## Work instruction
Each line from the one that has "line: (1181, 914) -> (982, 759), added" through the end of the entries below must be written out exactly; leave out all other lines.

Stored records
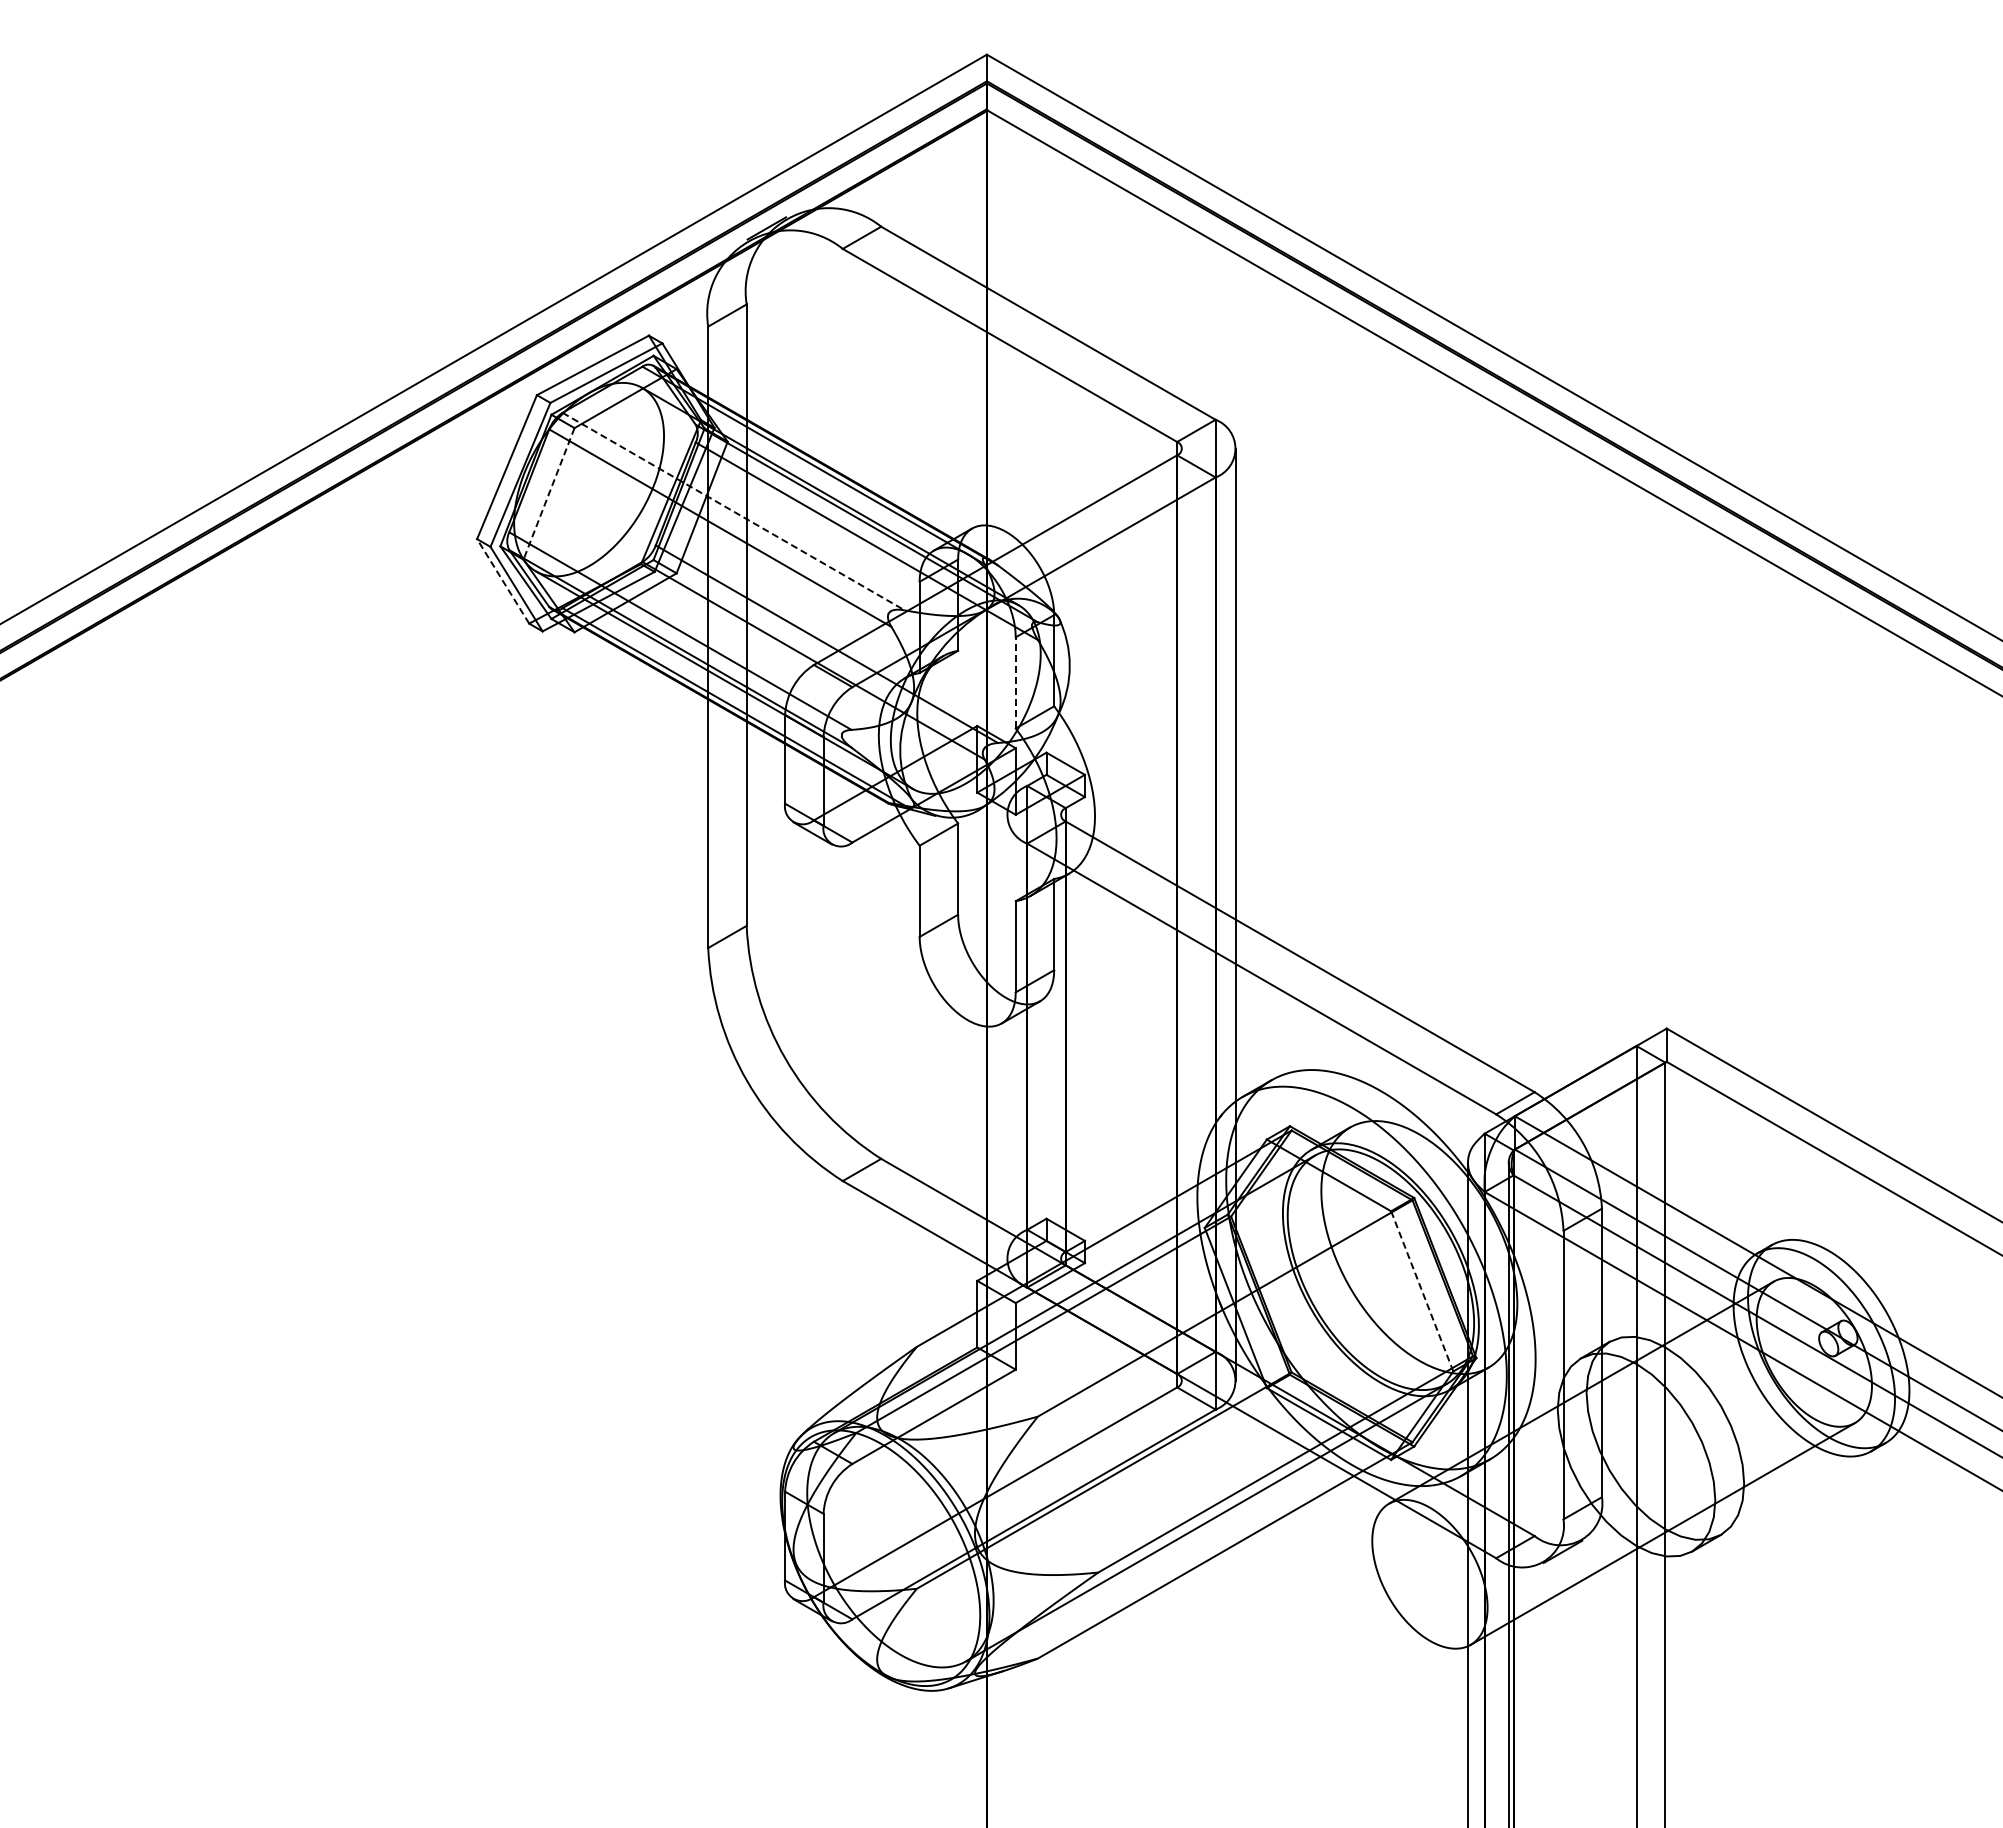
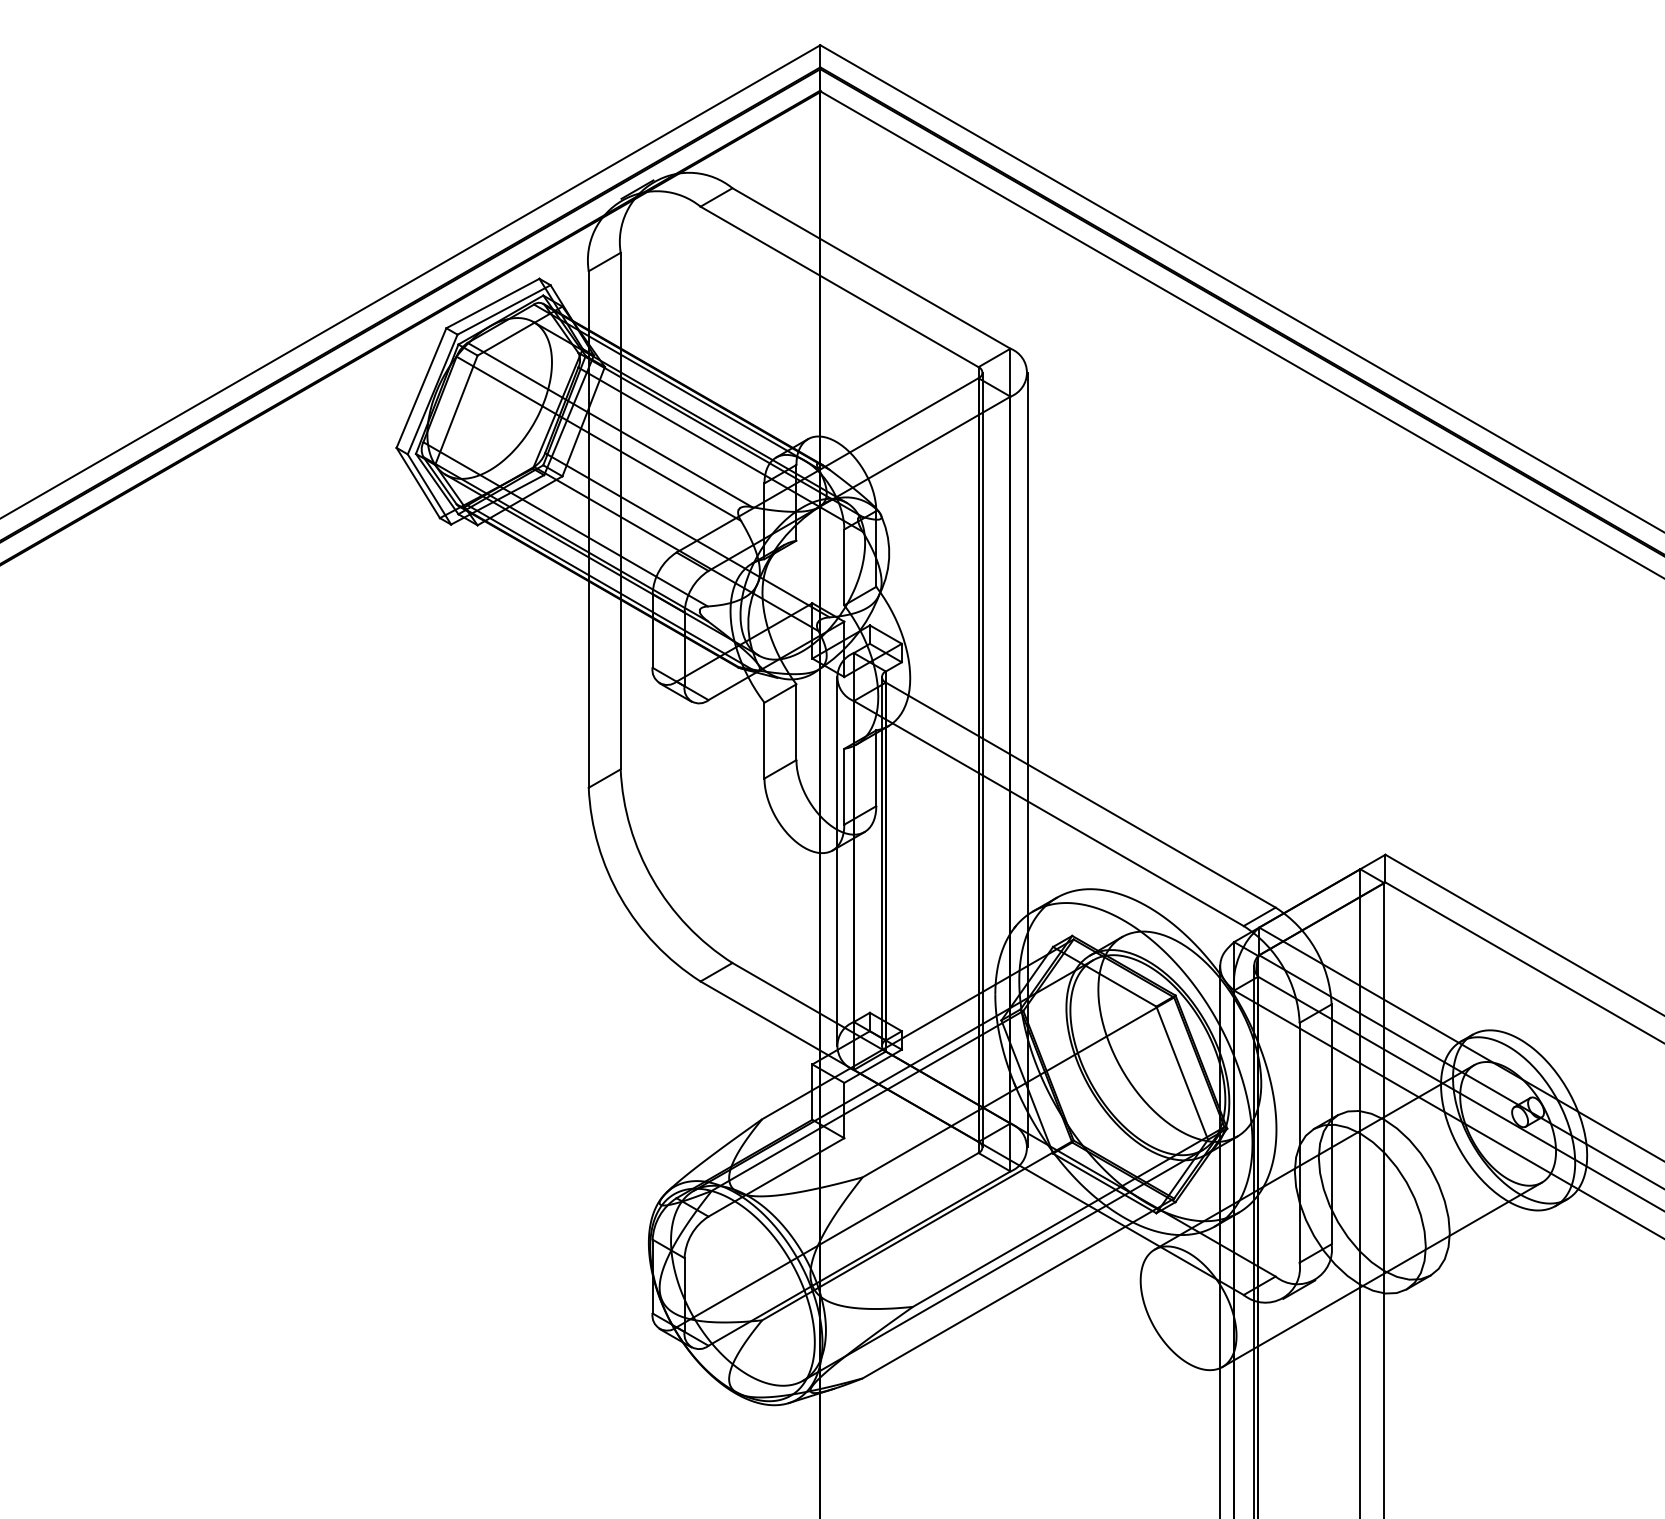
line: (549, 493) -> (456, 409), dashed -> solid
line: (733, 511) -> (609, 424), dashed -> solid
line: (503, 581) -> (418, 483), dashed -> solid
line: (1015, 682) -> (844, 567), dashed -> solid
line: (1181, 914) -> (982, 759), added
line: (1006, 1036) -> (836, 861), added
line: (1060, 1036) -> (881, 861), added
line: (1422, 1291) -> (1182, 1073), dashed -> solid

## Exercise response
line: (1181, 914) -> (982, 759), added
line: (1006, 1036) -> (836, 861), added
line: (1060, 1036) -> (881, 861), added
line: (1422, 1291) -> (1182, 1073), dashed -> solid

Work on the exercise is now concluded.